Twenty days later, the skin biopsy confirmed the diagnosis: Sweet’s syndrome, formally known as acute febrile neutrophilic dermatosis.
Sweet’s syndrome is a rare and often misunderstood inflammatory condition characterized by the sudden appearance of painful, erythematous plaques or nodules, accompanied by fever, elevated white blood cell counts, and a distinctive histopathological finding of dense neutrophilic infiltration in the dermis without vasculitis. It is most commonly associated with infections, autoimmune disorders, hematologic malignancies, or medications—typically systemic drugs such as antibiotics, antiepileptics, or colony-stimulating factors.
What made this case extraordinary was the trigger.
There were no prior documented cases clearly linking indacaterol/glycopyrronium inhaled therapy to Sweet’s syndrome. Inhaled medications are generally considered to have minimal systemic immunologic impact due to their localized delivery. Yet in this patient, the immune system responded as if it had been profoundly provoked. The presumed trigger was not an oral or injectable drug, but a bronchodilator capsule inhaled directly into the lungs.
The differential diagnosis had initially included allergic contact dermatitis, phototoxic reactions, drug-induced toxicoderma, lupus erythematosus, and even severe rosacea with systemic involvement. However, the combination of clinical presentation, laboratory findings, rapid steroid response, and biopsy results allowed clinicians to rule these out with confidence.
Treatment followed established protocols for Sweet’s syndrome: removal of the offending agent and a short course of oral corticosteroids. The response was swift and complete. Within one week, the lesions resolved entirely. No scarring remained. Follow-up visits showed no recurrence, and alternative COPD management was implemented without further complications.
Beyond the individual outcome, the case carries significant implications for clinical medicine, particularly in primary care, pulmonology, and dermatology. It challenges long-held assumptions about the systemic safety of inhaled therapies and underscores the importance of vigilance when evaluating new-onset skin symptoms following any medication change, regardless of delivery method.
This case reinforces several critical lessons. Sweet’s syndrome must remain in the differential diagnosis when patients present with sudden, painful inflammatory skin lesions accompanied by systemic symptoms. A thorough medication history—including recent changes, formulation switches, and delivery mechanisms—is essential. Early dermatological referral and prompt biopsy can be lifesaving, preventing unnecessary progression and guiding effective treatment. Most importantly, clinicians must remember that rare immune-mediated reactions can arise from unexpected sources.
The ethical considerations were carefully addressed. No experimental procedures were performed. Patient confidentiality was fully protected. Written informed consent was obtained for publication of the case, adhering to established clinical and ethical standards .

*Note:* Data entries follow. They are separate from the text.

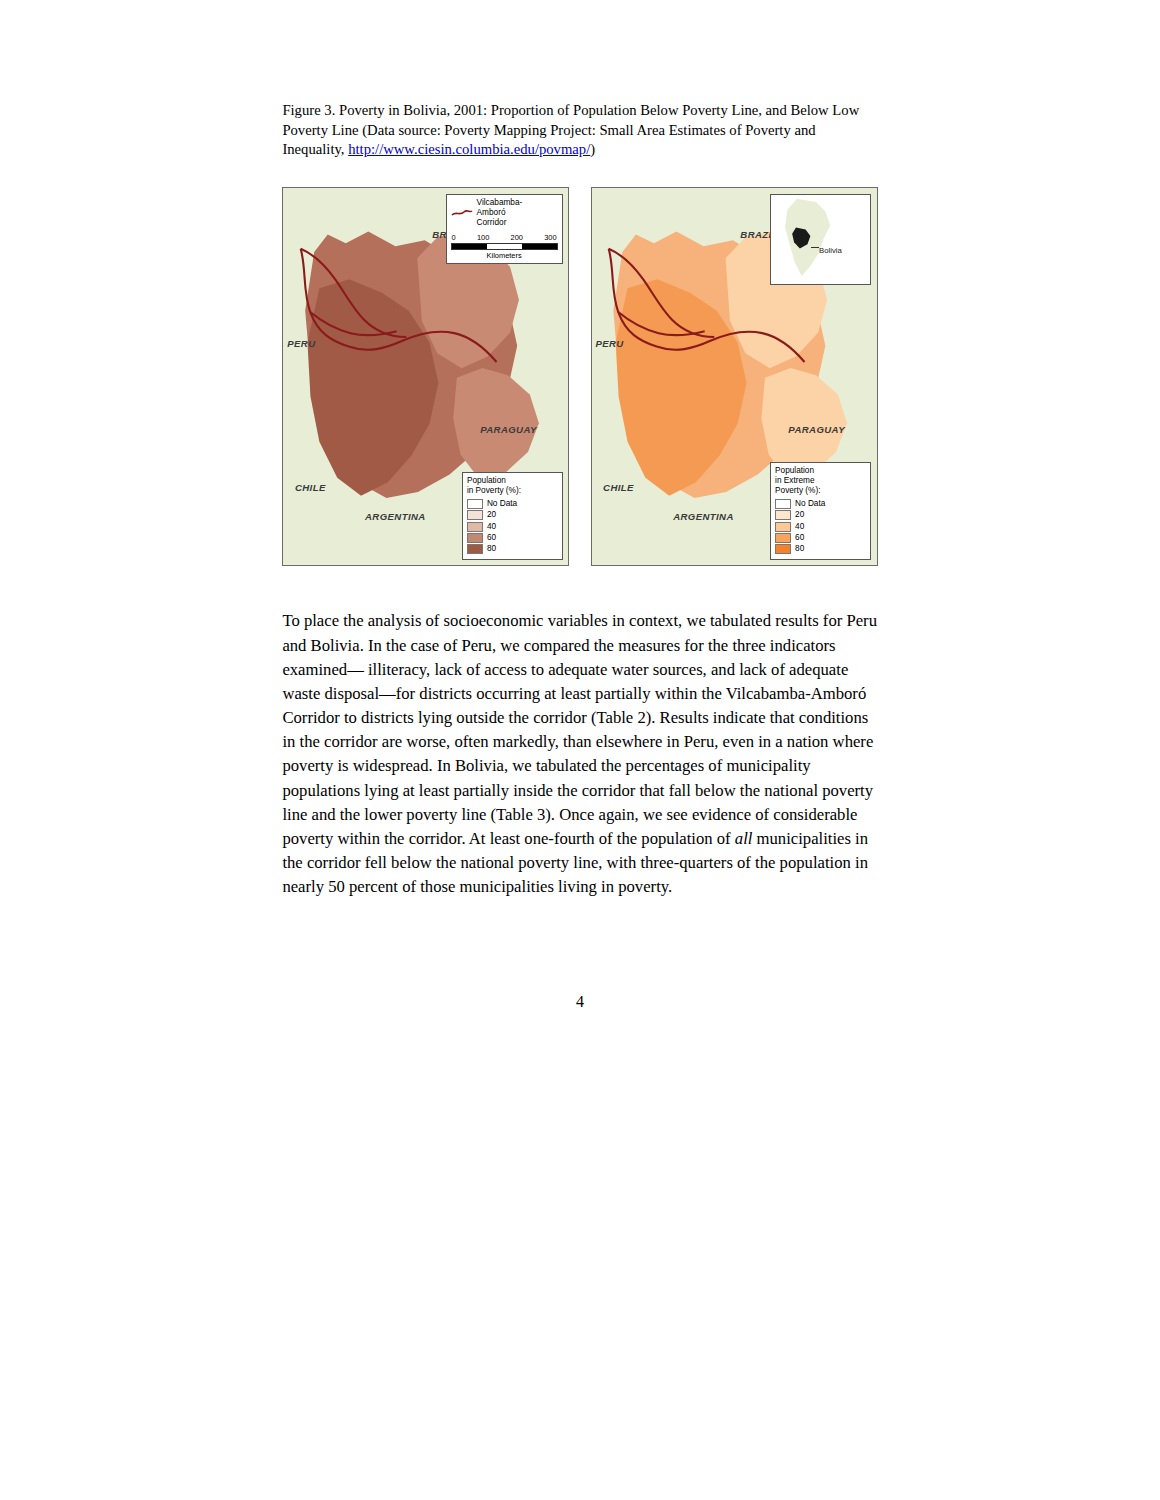Figure 3. Poverty in Bolivia, 2001: Proportion of Population Below Poverty Line, and Below Low Poverty Line (Data source: Poverty Mapping Project: Small Area Estimates of Poverty and Inequality, http://www.ciesin.columbia.edu/povmap/)
BRAZIL PERU PARAGUAY CHILE ARGENTINA
Vilcabamba-
Amboró
Corridor
0100200300
Kilometers
Population
in Poverty (%):
No Data
20
40
60
80
BRAZIL PERU PARAGUAY CHILE ARGENTINA
Bolivia
Population
in Extreme
Poverty (%):
No Data
20
40
60
80
To place the analysis of socioeconomic variables in context, we tabulated results for Peru and Bolivia. In the case of Peru, we compared the measures for the three indicators examined— illiteracy, lack of access to adequate water sources, and lack of adequate waste disposal—for districts occurring at least partially within the Vilcabamba-Amboró Corridor to districts lying outside the corridor (Table 2). Results indicate that conditions in the corridor are worse, often markedly, than elsewhere in Peru, even in a nation where poverty is widespread. In Bolivia, we tabulated the percentages of municipality populations lying at least partially inside the corridor that fall below the national poverty line and the lower poverty line (Table 3). Once again, we see evidence of considerable poverty within the corridor. At least one-fourth of the population of all municipalities in the corridor fell below the national poverty line, with three-quarters of the population in nearly 50 percent of those municipalities living in poverty.
4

In the broader context of modern medicine, this case stands as a reminder that the body communicates in subtle ways before it fails loudly. The skin, often dismissed as superficial, can be the first organ to signal deep systemic distress. For healthcare professionals navigating an era of advanced pharmacology and complex therapies, listening to those signals remains as vital as ever.
Sometimes, a red rash is not just a rash. Sometimes, it is the immune system sounding an alarm. And in this instance, that alarm came not from the lungs—but from the skin.